◆ What you have to do:
Recast the material from the line with "To the nearest" up to and including the line with "Reading left to" as a JSON list of strings. Use one string per line and leave out blank lines.

◆ Entries taken from a collection:
_ _ _ _ _
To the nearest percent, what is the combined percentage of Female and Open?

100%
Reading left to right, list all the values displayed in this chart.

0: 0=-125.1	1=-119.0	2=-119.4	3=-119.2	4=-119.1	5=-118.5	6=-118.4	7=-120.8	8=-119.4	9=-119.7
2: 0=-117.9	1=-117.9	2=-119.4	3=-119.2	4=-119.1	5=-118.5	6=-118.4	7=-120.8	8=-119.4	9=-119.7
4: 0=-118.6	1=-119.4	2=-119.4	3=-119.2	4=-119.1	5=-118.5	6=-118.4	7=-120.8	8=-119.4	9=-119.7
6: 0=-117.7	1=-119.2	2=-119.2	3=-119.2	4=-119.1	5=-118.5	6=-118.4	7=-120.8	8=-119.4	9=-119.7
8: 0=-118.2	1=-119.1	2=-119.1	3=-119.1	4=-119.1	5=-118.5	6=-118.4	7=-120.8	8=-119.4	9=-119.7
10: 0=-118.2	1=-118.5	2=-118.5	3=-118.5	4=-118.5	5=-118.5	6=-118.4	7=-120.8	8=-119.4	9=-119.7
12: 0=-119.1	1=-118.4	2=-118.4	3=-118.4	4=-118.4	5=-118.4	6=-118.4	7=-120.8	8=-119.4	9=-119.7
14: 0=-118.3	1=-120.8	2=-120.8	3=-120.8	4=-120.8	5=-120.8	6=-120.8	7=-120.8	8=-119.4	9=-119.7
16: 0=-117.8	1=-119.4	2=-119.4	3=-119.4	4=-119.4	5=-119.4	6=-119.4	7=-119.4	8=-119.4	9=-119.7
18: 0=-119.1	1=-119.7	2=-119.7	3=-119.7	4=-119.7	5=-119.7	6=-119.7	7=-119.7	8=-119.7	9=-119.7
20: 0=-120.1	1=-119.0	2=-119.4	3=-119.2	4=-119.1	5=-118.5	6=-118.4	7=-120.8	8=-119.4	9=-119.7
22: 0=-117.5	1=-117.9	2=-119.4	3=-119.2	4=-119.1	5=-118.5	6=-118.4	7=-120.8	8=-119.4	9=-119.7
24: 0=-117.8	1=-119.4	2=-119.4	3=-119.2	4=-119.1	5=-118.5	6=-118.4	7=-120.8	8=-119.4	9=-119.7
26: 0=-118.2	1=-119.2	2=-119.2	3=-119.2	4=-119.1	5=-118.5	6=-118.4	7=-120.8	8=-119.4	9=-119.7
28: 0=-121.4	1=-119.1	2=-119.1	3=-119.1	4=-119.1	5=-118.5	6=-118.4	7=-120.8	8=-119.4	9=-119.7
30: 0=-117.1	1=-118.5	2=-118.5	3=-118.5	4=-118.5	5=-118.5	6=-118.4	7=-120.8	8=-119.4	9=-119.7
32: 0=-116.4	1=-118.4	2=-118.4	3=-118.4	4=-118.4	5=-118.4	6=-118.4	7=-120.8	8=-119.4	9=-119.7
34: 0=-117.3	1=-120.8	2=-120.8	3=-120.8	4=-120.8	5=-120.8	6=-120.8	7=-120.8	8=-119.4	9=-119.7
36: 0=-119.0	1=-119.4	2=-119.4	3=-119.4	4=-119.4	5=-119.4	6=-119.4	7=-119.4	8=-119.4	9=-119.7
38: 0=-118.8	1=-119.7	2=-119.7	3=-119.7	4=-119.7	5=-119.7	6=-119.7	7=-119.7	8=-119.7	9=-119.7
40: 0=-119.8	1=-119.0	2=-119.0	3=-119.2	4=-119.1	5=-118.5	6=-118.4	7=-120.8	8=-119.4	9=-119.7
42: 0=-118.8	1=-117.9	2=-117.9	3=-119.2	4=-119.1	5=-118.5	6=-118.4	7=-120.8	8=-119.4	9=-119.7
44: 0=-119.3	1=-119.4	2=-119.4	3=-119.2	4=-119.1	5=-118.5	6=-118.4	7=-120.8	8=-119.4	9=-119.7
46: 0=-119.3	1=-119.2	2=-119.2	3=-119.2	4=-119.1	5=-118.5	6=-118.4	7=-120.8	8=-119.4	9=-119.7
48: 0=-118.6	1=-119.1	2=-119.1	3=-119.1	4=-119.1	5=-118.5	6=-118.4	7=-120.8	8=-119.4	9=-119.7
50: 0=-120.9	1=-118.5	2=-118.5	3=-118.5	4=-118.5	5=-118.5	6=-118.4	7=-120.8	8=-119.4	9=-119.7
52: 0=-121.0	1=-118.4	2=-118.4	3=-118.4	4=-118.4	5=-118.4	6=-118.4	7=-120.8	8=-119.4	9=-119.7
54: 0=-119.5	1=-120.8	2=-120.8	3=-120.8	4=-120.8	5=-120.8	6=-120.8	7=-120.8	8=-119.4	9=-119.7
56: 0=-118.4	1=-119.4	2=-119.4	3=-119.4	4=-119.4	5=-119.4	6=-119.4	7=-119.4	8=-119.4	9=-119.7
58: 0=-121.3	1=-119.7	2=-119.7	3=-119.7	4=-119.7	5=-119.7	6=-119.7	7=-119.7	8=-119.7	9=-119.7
_ _ _ _ _
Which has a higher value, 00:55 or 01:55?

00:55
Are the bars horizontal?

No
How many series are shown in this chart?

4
_ _ _ _ _
◆ Result for this exercise:
[
  "To the nearest percent, what is the combined percentage of Female and Open?",
  "100%",
  "Reading left to right, list all the values displayed in this chart."
]